§ **Work item**
Copy everything from the first row down to the line containing "9: (1171, 1320)", swapping "top-left" for "upper-left" and keeping all else the same. Leave the pictures out of your copy.

§ **Records for processing**
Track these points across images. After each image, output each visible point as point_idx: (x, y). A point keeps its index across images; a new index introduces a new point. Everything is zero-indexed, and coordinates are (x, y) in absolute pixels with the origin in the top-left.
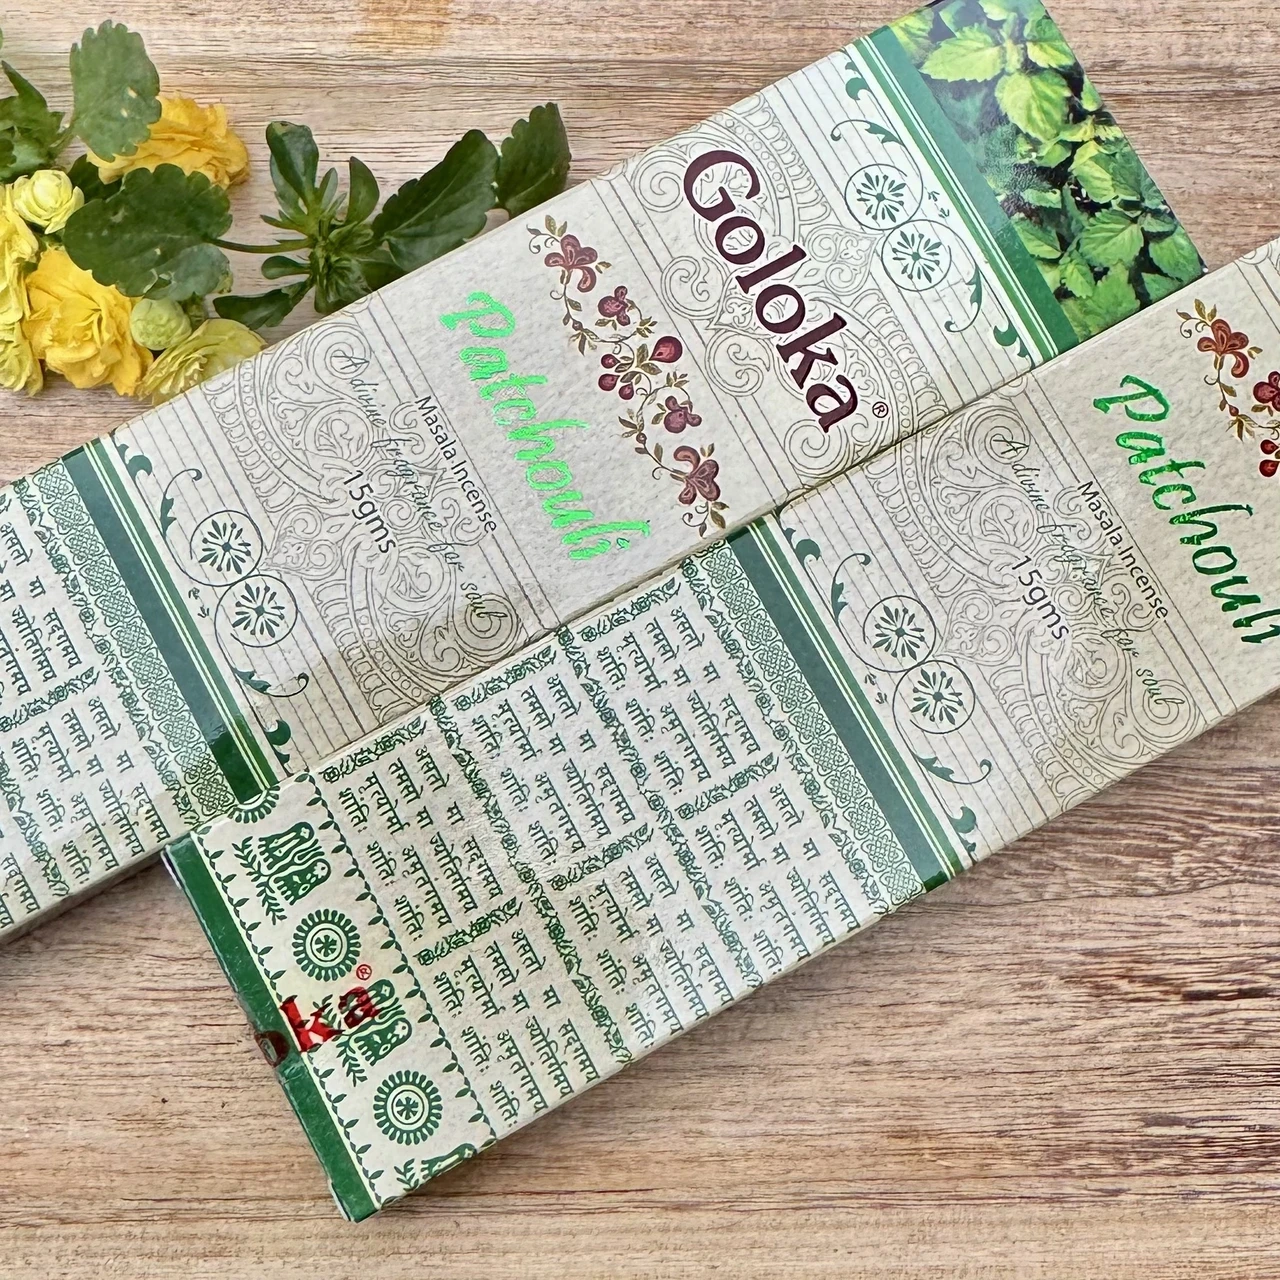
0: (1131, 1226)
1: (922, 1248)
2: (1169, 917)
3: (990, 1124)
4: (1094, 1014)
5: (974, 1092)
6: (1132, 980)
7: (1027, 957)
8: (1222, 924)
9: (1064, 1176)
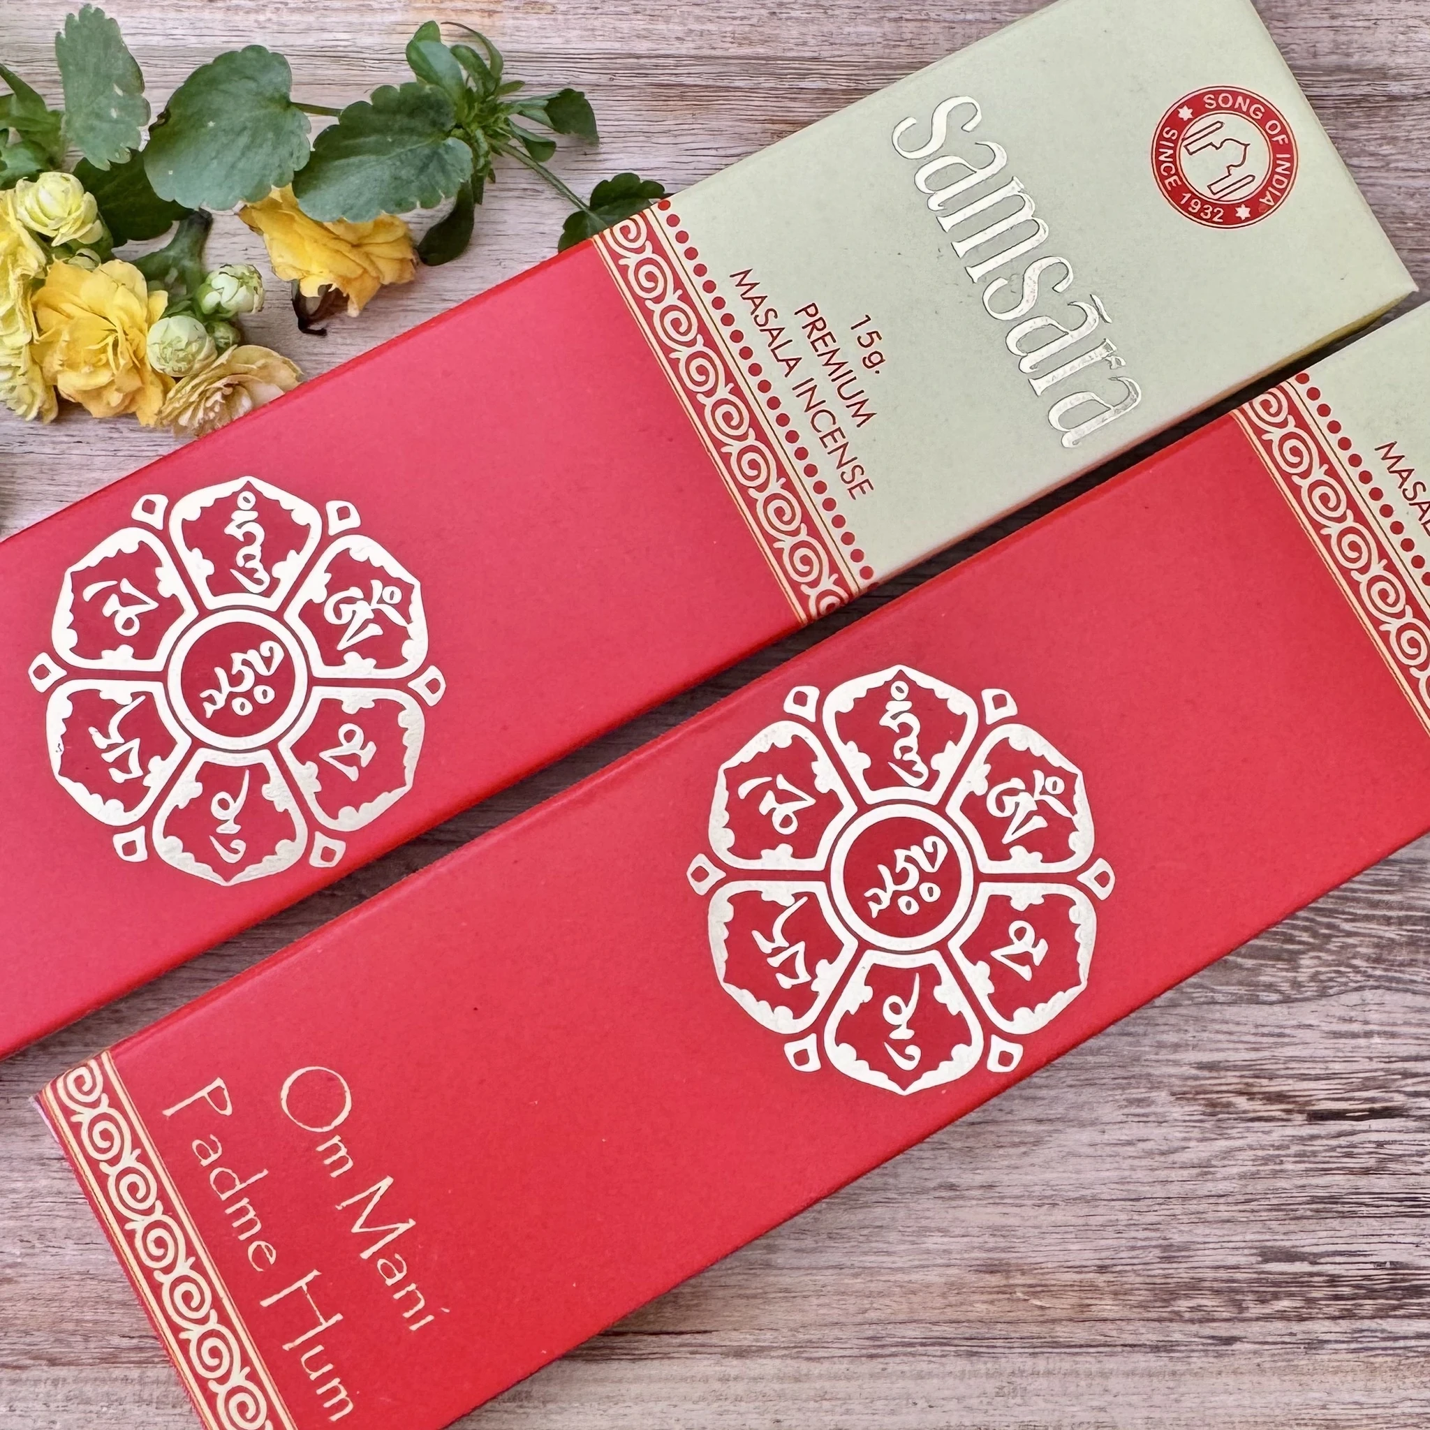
0: (1246, 1378)
1: (1012, 1402)
2: (1293, 1027)
3: (1089, 1258)
4: (1208, 1135)
5: (1074, 1221)
6: (1251, 1096)
7: (1136, 1070)
8: (1354, 1035)
9: (1171, 1320)
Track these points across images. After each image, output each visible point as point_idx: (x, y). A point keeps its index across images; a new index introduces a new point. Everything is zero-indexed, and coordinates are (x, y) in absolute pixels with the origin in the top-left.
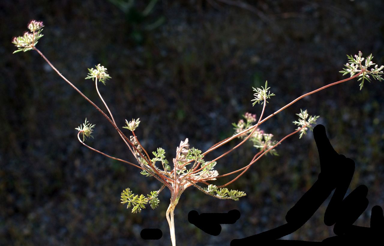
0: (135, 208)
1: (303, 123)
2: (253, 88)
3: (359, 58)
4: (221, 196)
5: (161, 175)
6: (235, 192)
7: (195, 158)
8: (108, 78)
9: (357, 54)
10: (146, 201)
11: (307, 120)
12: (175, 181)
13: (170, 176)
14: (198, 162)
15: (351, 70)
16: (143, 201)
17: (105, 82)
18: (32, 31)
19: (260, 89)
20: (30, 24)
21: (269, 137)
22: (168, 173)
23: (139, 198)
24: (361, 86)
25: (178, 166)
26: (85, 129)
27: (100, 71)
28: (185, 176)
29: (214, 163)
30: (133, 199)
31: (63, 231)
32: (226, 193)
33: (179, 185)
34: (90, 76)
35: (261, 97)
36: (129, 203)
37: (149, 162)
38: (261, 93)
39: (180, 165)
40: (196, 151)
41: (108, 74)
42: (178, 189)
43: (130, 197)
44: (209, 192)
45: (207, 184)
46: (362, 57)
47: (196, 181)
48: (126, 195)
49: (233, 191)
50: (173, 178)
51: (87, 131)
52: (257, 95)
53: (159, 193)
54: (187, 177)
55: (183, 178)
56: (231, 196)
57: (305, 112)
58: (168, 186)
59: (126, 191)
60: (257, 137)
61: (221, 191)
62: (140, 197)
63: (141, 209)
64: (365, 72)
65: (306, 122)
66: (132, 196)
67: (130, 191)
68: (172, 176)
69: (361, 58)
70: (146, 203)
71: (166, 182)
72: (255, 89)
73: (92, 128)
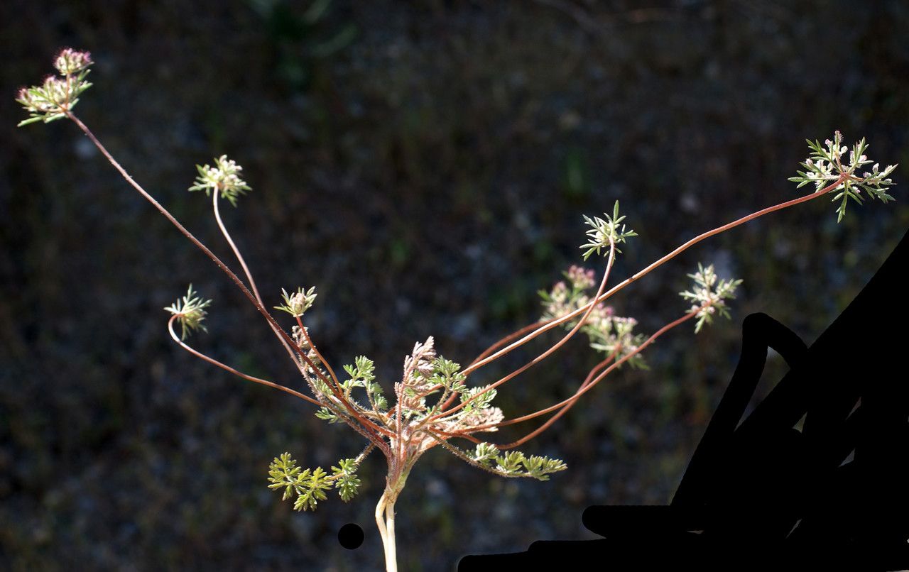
0: (302, 499)
1: (703, 295)
2: (585, 217)
3: (836, 148)
4: (507, 470)
5: (363, 421)
6: (541, 460)
7: (446, 382)
8: (244, 190)
9: (832, 139)
10: (329, 481)
11: (713, 289)
12: (397, 435)
13: (387, 423)
14: (451, 390)
15: (817, 174)
16: (323, 483)
17: (236, 199)
18: (64, 74)
19: (601, 221)
20: (60, 56)
21: (626, 325)
22: (381, 414)
23: (313, 475)
24: (840, 213)
25: (408, 401)
26: (188, 309)
27: (226, 173)
28: (423, 423)
29: (490, 392)
30: (297, 478)
31: (127, 533)
32: (518, 464)
33: (407, 444)
34: (202, 183)
35: (603, 238)
36: (288, 487)
37: (337, 388)
38: (602, 228)
39: (412, 398)
40: (447, 364)
41: (243, 181)
42: (404, 454)
43: (291, 473)
44: (479, 462)
45: (474, 440)
46: (842, 145)
47: (447, 434)
48: (282, 470)
49: (535, 459)
50: (393, 428)
51: (192, 316)
52: (594, 233)
53: (360, 463)
54: (425, 425)
55: (417, 427)
56: (531, 469)
57: (708, 271)
58: (380, 445)
59: (280, 460)
60: (600, 323)
61: (506, 458)
62: (315, 473)
63: (318, 500)
64: (849, 181)
65: (712, 294)
66: (296, 473)
67: (291, 460)
68: (391, 423)
69: (839, 147)
70: (328, 488)
71: (377, 437)
72: (590, 219)
73: (204, 309)
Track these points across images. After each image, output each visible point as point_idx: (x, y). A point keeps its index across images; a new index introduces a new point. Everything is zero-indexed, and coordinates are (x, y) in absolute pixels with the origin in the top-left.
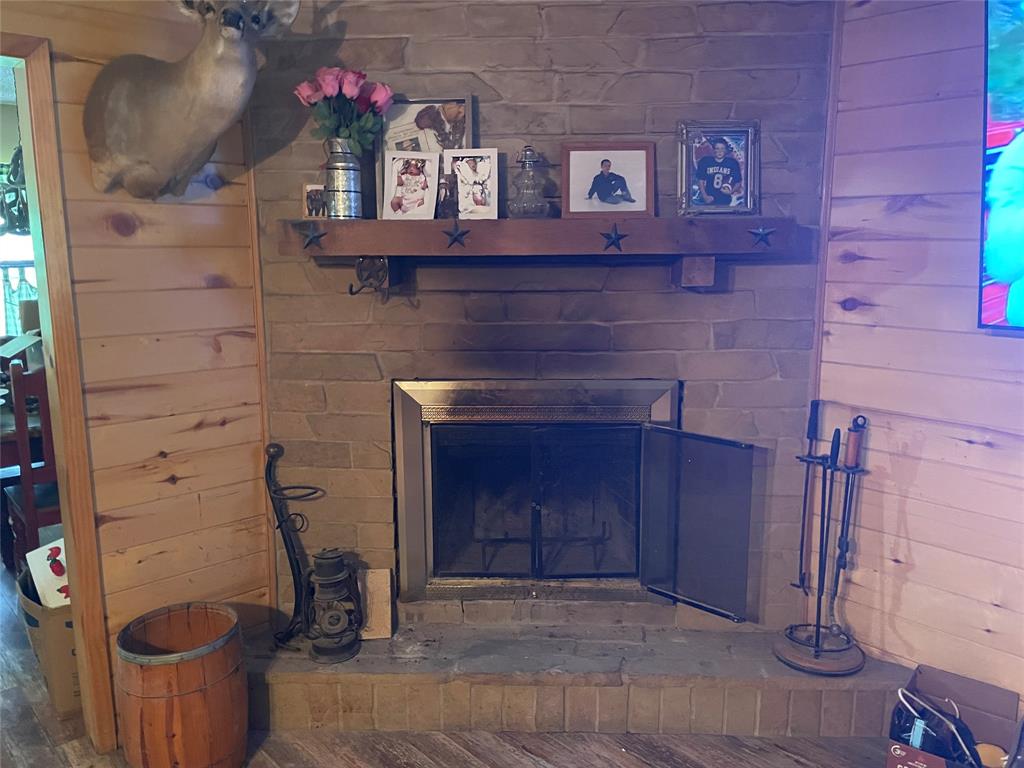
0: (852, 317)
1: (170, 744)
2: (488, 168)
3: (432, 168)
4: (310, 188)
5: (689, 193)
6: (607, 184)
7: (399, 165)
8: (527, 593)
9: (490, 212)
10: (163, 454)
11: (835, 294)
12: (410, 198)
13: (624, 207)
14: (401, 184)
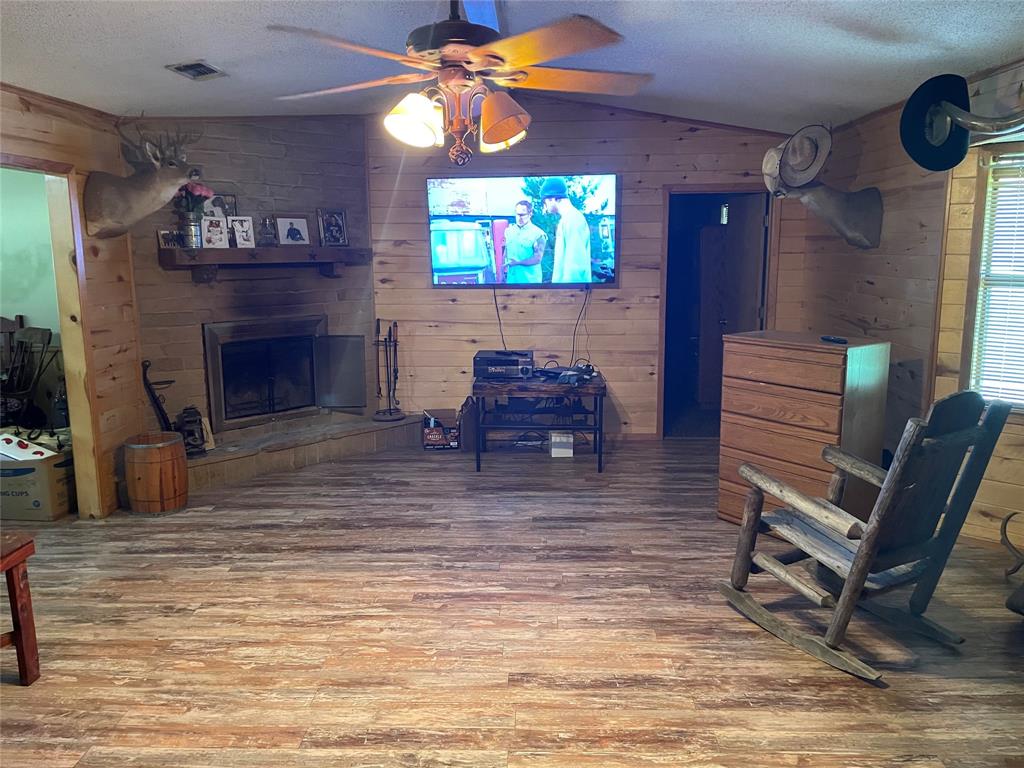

§ **Exercise solution**
Track these points across images. After each image, output each visible point as point_idx: (x, y). A point keeps its index across images; a new index introduces a new point. Everything is zero-indexed, and coordinates are (x, y) in absolute pixels with the origin in the upper-left.
0: (1131, 1226)
1: (922, 1248)
2: (1169, 917)
3: (990, 1124)
4: (1094, 1014)
5: (974, 1092)
6: (1132, 980)
7: (1027, 957)
8: (1222, 924)
9: (1064, 1176)
0: (1246, 1378)
1: (1012, 1402)
2: (1293, 1027)
3: (1089, 1258)
4: (1208, 1135)
5: (1074, 1221)
6: (1251, 1096)
7: (1136, 1070)
8: (1354, 1035)
9: (1171, 1320)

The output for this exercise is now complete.